**What you need to do:** Convert the source text of every item below into a JSON list of strings, with one string per line and blank lines omitted. Leave the pictures out of the answer.

**The records:**
###

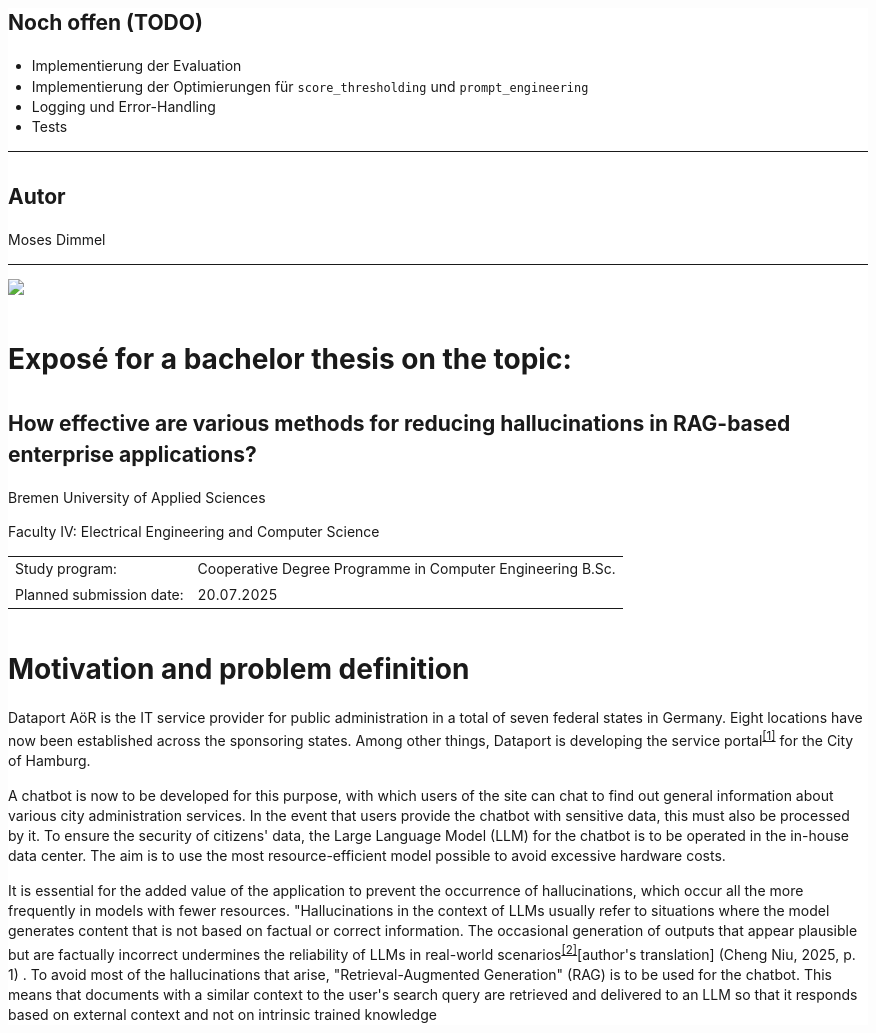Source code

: 
## Noch offen (TODO)

* Implementierung der Evaluation
* Implementierung der Optimierungen für `score_thresholding` und `prompt_engineering`
* Logging und Error-Handling
* Tests

---

## Autor

Moses Dimmel

---






![](https://de.m.wikipedia.org/wiki/Datei:Logo_HSB_Hochschule_Bremen.png)

Exposé for a bachelor thesis on the topic:
==
How effective are various methods for reducing hallucinations in RAG-based enterprise applications?
--

Bremen University of Applied Sciences

Faculty IV: Electrical Engineering and Computer Science

| |  |
| ------------------------ | ------------------------------------------ |
| Study program:           | Cooperative Degree Programme in Computer Engineering B.Sc. |
| Planned submission date: | 20.07.2025                                 |


# Motivation and problem definition

Dataport AöR is the IT service provider for public administration in a total of seven federal states in Germany. Eight locations have now been established across the sponsoring states. Among other things, Dataport is developing the service portal<sup>[\[1\]](#footnote-1)</sup> for the City of Hamburg.

A chatbot is now to be developed for this purpose, with which users of the site can chat to find out general information about various city administration services. In the event that users provide the chatbot with sensitive data, this must also be processed by it. To ensure the security of citizens' data, the Large Language Model (LLM) for the chatbot is to be operated in the in-house data center. The aim is to use the most resource-efficient model possible to avoid excessive hardware costs.

It is essential for the added value of the application to prevent the occurrence of hallucinations, which occur all the more frequently in models with fewer resources. "Hallucinations in the context of LLMs usually refer to situations where the model generates content that is not based on factual or correct information. The occasional generation of outputs that appear plausible but are factually incorrect undermines the reliability of LLMs in real-world scenarios<sup>[\[2\]](#footnote-2)</sup>\[author's translation\] (Cheng Niu, 2025, p. 1) . To avoid most of the hallucinations that arise, "Retrieval-Augmented Generation" (RAG) is to be used for the chatbot. This means that documents with a similar context to the user's search query are retrieved and delivered to an LLM so that it responds based on external context and not on intrinsic trained knowledge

###

**Your solution:**
[
  "Source code",
  ": ",
  "## Noch offen (TODO)",
  "* Implementierung der Evaluation",
  "* Implementierung der Optimierungen für `score_thresholding` und `prompt_engineering`",
  "* Logging und Error-Handling",
  "* Tests",
  "---",
  "## Autor",
  "Moses Dimmel",
  "---",
  "![](https://de.m.wikipedia.org/wiki/Datei:Logo_HSB_Hochschule_Bremen.png)",
  "Exposé for a bachelor thesis on the topic:",
  "==",
  "How effective are various methods for reducing hallucinations in RAG-based enterprise applications?",
  "--",
  "Bremen University of Applied Sciences",
  "Faculty IV: Electrical Engineering and Computer Science",
  "| |  |",
  "| ------------------------ | ------------------------------------------ |",
  "| Study program:           | Cooperative Degree Programme in Computer Engineering B.Sc. |",
  "| Planned submission date: | 20.07.2025                                 |",
  "# Motivation and problem definition",
  "Dataport AöR is the IT service provider for public administration in a total of seven federal states in Germany. Eight locations have now been established across the sponsoring states. Among other things, Dataport is developing the service portal<sup>[\\[1\\]](#footnote-1)</sup> for the City of Hamburg.",
  "A chatbot is now to be developed for this purpose, with which users of the site can chat to find out general information about various city administration services. In the event that users provide the chatbot with sensitive data, this must also be processed by it. To ensure the security of citizens' data, the Large Language Model (LLM) for the chatbot is to be operated in the in-house data center. The aim is to use the most resource-efficient model possible to avoid excessive hardware costs.",
  "It is essential for the added value of the application to prevent the occurrence of hallucinations, which occur all the more frequently in models with fewer resources. \"Hallucinations in the context of LLMs usually refer to situations where the model generates content that is not based on factual or correct information. The occasional generation of outputs that appear plausible but are factually incorrect undermines the reliability of LLMs in real-world scenarios<sup>[\\[2\\]](#footnote-2)</sup>\\[author's translation\\] (Cheng Niu, 2025, p. 1) . To avoid most of the hallucinations that arise, \"Retrieval-Augmented Generation\" (RAG) is to be used for the chatbot. This means that documents with a similar context to the user's search query are retrieved and delivered to an LLM so that it responds based on external context and not on intrinsic trained knowledge"
]